I received a contract for my Nun with a gun Black Horse Western I discussed earlier. In the end the story was entitled Railroad to Redemption and although Sister Angelica wasn't as important a character in the final version as she had been in the first draft, the idea did at least get me writing. So I've now been rooting around for my next story to write. Luckily a long-forgotten idea came to mind to write a story entitled Bleached Bones in the Dust and so now the writing is going well.

Memory is an odd thing. One piece of advice often given to writers is to keep a record of their ideas. I've never done that. I've always been a believer in the principle that you write things down to forget them rather than to remember them. By not writing anything down my brain will sift through ideas and decide if they're worth remembering. This means I forget just about everything. But I judge that as being better than having a huge notebook crammed with notes like: 'sausages are fishy' and 'the bullet has no friends' and wondering what possessed me to make that note.

But occasionally ideas that I stored away resurface and that's what happened when I was musing recently about the British tv series Hamish MacBeth. This was a series that ran in the 1990s and was the only Sunday night feelgood tv series I've ever liked. I even named my ginger Tom Hamish.

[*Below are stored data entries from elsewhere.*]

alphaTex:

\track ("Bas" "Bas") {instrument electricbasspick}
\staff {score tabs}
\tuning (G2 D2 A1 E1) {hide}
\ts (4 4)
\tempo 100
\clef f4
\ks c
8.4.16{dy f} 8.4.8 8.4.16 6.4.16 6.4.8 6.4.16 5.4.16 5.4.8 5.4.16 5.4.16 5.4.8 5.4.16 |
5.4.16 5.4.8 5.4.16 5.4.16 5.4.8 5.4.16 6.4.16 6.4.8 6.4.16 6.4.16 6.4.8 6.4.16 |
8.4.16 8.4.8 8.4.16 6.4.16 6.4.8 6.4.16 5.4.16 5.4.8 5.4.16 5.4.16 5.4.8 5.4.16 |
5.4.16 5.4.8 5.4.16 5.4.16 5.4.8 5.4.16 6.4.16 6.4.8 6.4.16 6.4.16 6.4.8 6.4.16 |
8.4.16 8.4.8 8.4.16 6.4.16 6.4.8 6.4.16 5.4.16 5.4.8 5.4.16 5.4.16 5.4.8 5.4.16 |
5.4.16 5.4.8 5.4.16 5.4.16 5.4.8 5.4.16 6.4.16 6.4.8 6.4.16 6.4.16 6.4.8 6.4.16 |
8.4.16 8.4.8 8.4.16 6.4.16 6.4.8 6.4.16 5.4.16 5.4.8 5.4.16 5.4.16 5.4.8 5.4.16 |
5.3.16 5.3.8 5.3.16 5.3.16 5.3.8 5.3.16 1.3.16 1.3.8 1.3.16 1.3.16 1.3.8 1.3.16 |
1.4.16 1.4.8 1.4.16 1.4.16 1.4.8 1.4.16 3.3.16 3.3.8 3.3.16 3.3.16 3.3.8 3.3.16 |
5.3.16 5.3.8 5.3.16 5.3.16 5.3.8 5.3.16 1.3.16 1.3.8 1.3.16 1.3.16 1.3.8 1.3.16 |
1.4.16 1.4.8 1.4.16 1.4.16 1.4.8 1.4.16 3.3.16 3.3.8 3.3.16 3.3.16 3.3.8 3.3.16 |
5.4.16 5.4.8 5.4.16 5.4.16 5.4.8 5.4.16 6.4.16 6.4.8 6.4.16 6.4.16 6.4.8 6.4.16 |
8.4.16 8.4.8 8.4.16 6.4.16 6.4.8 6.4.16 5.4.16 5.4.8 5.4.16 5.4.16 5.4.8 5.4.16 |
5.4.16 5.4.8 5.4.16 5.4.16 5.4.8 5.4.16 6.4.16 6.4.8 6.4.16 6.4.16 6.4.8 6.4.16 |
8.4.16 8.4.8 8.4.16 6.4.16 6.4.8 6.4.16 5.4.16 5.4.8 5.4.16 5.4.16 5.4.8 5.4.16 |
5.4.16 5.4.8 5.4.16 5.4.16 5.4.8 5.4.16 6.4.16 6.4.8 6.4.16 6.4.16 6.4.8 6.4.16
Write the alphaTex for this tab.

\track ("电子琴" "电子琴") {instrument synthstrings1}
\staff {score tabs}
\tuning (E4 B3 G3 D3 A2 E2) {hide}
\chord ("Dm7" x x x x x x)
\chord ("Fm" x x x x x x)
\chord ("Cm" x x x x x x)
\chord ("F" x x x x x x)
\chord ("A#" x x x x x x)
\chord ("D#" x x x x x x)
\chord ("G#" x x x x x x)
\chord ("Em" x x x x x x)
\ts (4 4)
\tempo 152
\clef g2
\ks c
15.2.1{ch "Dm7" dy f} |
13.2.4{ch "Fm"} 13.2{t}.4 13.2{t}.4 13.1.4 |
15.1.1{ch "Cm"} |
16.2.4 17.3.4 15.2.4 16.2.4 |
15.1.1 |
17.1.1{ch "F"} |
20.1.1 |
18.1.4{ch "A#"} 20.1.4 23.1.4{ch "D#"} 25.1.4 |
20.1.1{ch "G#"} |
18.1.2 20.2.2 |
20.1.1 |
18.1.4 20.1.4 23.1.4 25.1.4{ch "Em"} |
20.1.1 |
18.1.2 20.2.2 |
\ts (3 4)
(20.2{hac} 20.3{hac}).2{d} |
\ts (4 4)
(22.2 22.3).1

The series starred Robert Carlyle playing a policeman in the fictional Scottish town of Loch Dubh. Hamish is a skilled cop, but he also knows that he has to keep his head down or he might get spotted by his bosses and relocated to the bright lights of Inverness. So to stay in Loch Dubh and enjoy the quiet life he passes his successes on to others. He also sees himself as a western hero and enjoys reading westerns.


In one episode he meets his favourite western author Paul Jeffreys. This meeting created some unintentional humour as the author is a bestseller whose latest western has just come out in Britain in paperback and is available in all book shops. As if! Even more amusingly Paul's career as a British bestselling western author earns him enough money to buy a huge house in Loch Dubh. This rather strains credibility. Hamish MacBeth was filmed in the impossibly picturesque town of Plockton where property prices are so high even a British MP on expenses would struggle to buy a single storey shoebox.


Anyhow, Paul is impressed when he finds that Hamish loves his books and so he gives him a copy of his latest novel, Bleached Bones in the Dust. I loved that title and I immediately resolved to write a story using it. That resolution lasted almost to the end of the episode by which time I'd forgotten about it. I have the series on video though and I've watched it several times since. Each time I've re-remembered my resolution, and each time I've promptly forgotten it, but this time I didn't.

I started writing Bleached Bones in the Dust with a scene involving some bleached bones being found in the dust. The bones had been there for some time and nobody knew whose they were. So then the search started to find out who had died. I haven't found out yet, but I've got some momentum going so hopefully the answer will turn out to be an interesting one. Originally I'd started with the intention of it being a short story for the forthcoming Express Westerns anthology, but I've written 10,000 words and I still don't know why the bones were in the dust so it'll probably become a novel.

I'll report on progress later. And I'll also report on how bad my memory is. Recently doubts have assailed me and I'm now 99% convinced that the novel title in the Hamish MacBeth episode was not actually Bleached Bones in the Dust and I've just remembered it wrong. So I've promised myself that when I've finished the first draft I'll drag out the episode and find out what the actual title was. Hopefully I might have remembered at least one word right!

1 comment:

Gary Dobbs/Jack Martin said...

I still think of it as nun with a gun - look forward to it.